Vice President of Ericsson Ulf Persson, for his part, said it was important to restore activity of the Russian-Swedish supervisory committee for trade and economic cooperation, suspended almost three years ago.

Russia’s Republic of Karelia, the Moscow region, Skolkovo research hub and some companies of the two countries presented their potentials to potential investors and partners.

Trade between Sweden and Russia declined between 2012 and 2015 from $10.1bln to $4.3 bln. This figure shrank by 16.4% year-on-year in the first nine months of this year, making up $2.75 billion.

Following the incorporation of Crimea after a coup in Ukraine, Moscow came under sanctions on from the United States and many European countries. The restrictive measures were soon ramped up following Western and Ukrainian claims that Russia was supporting the militias in self-proclaimed republics of Ukraine’s southeast and was involved in the destabilization of Ukraine.

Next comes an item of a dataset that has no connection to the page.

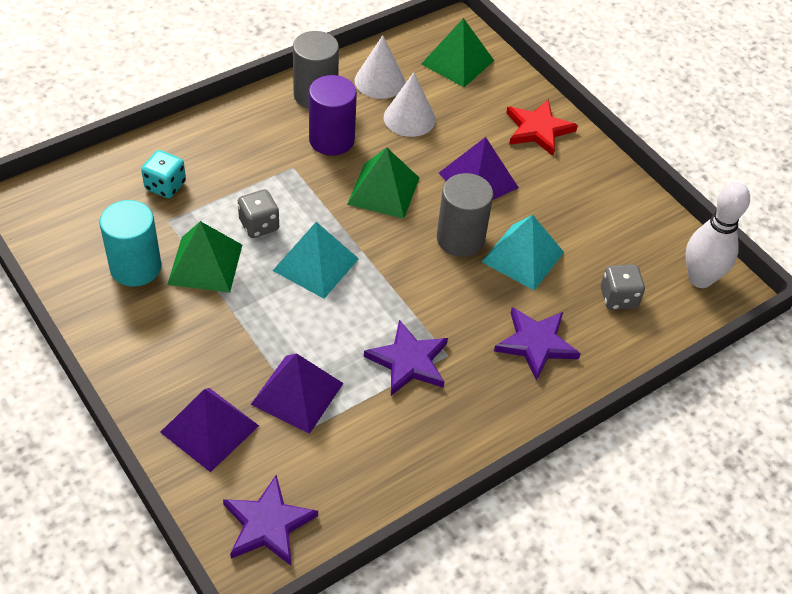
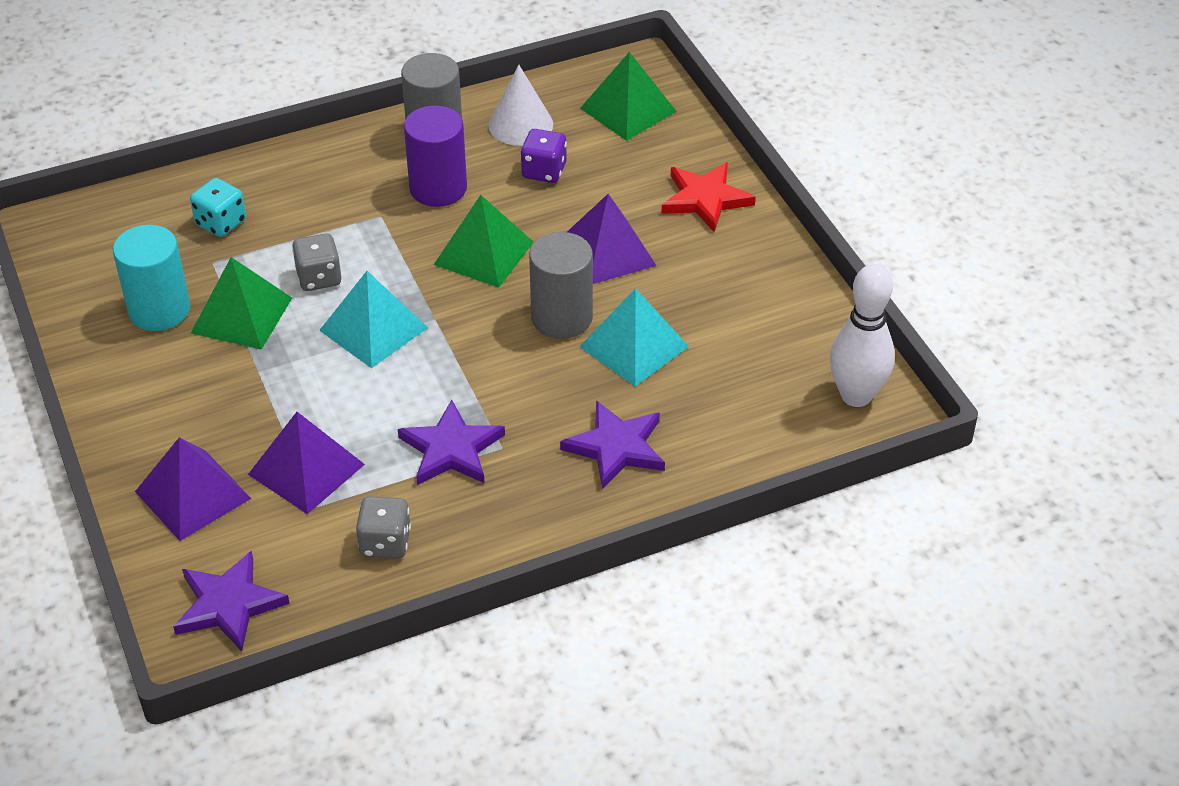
camera: 15 degrees right, 5 degrees down
(409, 118) = (544, 171): white cone -> purple dice
(618, 298) = (740, 406): grey dice -> grey dice (385, 543)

As countermeasures, on August 6, 2014, Russia imposed a produce ban on imports of beef, pork, poultry, fish, cheeses, fruit, vegetables and dairy products from Australia, Canada, the European Union, the United States and Norway.

On July 1, the European Union extended the sectoral economic sanctions against Russia until January 31, 2017. Reciprocally, Moscow has also lengthened the titfor-tat embargo imposed two years ago.